Now the question has been asked numerous times whether it is right that a home owner should be able to kill an intruder who is attempting to burgle them, views do obviously differ on this point but generally the view is that as long as it is only reasonable force then if someone is threatening you or your family then if you kill them you shouldn't be prosecuted.

But surely another question that we should ask is whether, if you decide to go out burgling other people's houses, then the potential to be killed or at best seriously injured by a terrified homeowner is just an occupational hazard?

Some professions carry risk of death or serious injury. If you join the police force there is a chance you will be injured in the line of duty. Many of our troops have been killed and seriously injured in the line of duty. Even being a bus driver carries the risk of injury/death when we consider the number of accidents on our roads each year.

But the difference is that we need these professions. So while someone might not choose to be a police officer or to join the army or drive buses, we need people to do these things, and sometimes the people that choose these professions will end up hurt, or worse in the line of their work.

But being a burglar is a choice that only the burglar makes. We do not need burglars - burglary is, in fact, illegal. And therefore, by choosing to burgle other peoples' properties, the burglar has already done so in the knowledge that, if he is caught, he will face the legal consequences of his crimes.

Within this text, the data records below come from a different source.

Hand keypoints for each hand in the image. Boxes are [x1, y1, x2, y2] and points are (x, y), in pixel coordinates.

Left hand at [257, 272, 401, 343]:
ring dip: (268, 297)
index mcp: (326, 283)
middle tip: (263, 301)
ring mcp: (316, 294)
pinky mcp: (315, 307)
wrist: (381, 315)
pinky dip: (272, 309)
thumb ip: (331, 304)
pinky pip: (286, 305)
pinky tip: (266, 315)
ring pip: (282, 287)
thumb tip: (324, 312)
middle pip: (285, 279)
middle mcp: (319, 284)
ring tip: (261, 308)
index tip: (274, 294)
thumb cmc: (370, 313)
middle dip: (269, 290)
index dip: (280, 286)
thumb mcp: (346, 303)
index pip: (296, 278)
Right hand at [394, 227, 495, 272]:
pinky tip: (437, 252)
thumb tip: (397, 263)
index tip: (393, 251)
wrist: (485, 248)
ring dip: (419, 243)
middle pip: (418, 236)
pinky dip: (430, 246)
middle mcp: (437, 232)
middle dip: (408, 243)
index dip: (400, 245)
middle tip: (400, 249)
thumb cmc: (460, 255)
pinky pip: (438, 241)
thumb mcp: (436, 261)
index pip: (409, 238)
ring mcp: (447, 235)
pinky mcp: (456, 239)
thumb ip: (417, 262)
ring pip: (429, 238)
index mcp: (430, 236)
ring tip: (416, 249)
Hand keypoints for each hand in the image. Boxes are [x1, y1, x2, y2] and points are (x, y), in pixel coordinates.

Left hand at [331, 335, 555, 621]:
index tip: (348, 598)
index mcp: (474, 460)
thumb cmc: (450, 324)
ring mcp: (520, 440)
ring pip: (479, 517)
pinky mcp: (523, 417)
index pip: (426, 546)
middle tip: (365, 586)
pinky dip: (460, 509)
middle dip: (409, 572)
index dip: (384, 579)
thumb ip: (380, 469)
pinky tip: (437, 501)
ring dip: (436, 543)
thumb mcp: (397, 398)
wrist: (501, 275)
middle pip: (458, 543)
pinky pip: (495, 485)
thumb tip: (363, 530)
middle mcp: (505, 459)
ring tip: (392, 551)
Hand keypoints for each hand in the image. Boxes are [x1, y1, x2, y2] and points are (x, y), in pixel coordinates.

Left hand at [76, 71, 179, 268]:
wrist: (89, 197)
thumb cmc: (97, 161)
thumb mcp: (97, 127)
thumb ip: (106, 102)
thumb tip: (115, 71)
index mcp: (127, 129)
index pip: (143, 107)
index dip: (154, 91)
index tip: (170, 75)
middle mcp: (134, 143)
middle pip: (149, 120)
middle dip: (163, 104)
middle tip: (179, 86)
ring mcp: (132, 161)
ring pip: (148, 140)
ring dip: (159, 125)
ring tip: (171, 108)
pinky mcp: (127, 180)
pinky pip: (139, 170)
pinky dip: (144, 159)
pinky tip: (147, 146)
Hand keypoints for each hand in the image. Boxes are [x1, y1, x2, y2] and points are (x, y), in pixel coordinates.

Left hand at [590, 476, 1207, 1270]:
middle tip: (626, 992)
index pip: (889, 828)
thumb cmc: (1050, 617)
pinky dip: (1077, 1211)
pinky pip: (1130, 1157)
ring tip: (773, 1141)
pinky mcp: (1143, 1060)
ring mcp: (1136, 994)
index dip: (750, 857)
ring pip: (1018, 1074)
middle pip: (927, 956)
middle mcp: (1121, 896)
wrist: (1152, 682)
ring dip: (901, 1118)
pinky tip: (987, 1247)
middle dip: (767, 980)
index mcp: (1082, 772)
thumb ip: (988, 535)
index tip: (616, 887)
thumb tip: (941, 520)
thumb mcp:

It is therefore surely not unreasonable to think that if you choose to be a burglar, then you do so in the knowledge that you will anger the owners of the properties you are burgling, and that at some point one of them might actually get angry enough to inflict a serious injury or even kill you.

Getting caught and sent to prison could be seen as an occupational hazard. So why not also the homeowner deciding to defend himself/his family/property.

Killing someone is never an ideal outcome. However if that someone is breaking the law and is already somewhere they shouldn't be they did have a choice.